* [REQUIRED WORK]
Your answer should be the lines below from the one with "#1 four-pole circuit" to the one with "#3 bin [24,39,689,449]", both included, given again exactly and with nothing added.

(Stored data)
++++
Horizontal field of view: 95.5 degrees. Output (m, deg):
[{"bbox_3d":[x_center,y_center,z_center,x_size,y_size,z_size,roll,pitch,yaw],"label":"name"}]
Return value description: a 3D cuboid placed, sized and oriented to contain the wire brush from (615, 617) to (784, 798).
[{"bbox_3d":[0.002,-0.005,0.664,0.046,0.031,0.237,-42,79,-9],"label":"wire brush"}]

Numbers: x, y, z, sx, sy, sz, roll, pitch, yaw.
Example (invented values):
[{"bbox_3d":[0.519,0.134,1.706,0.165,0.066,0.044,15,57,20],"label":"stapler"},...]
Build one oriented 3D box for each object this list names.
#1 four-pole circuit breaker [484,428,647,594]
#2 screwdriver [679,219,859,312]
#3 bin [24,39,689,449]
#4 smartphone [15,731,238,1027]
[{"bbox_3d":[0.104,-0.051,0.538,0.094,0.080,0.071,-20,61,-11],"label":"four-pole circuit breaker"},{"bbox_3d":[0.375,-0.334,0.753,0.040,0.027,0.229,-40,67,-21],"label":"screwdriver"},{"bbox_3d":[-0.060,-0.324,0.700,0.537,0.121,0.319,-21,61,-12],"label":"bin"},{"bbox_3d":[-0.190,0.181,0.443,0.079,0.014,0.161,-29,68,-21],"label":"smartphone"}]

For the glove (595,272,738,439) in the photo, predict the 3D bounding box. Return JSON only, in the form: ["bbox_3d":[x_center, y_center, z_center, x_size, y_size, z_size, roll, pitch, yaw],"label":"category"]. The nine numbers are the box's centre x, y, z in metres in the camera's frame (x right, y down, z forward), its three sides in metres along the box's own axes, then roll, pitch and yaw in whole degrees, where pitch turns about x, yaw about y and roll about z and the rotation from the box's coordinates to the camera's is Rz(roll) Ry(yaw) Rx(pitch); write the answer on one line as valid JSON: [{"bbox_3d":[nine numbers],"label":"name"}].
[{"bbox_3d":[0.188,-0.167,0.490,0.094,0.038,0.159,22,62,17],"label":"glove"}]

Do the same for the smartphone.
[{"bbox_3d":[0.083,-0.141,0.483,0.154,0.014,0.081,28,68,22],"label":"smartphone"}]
++++
* [SOLUTION]
#1 four-pole circuit breaker [484,428,647,594]
#2 screwdriver [679,219,859,312]
#3 bin [24,39,689,449]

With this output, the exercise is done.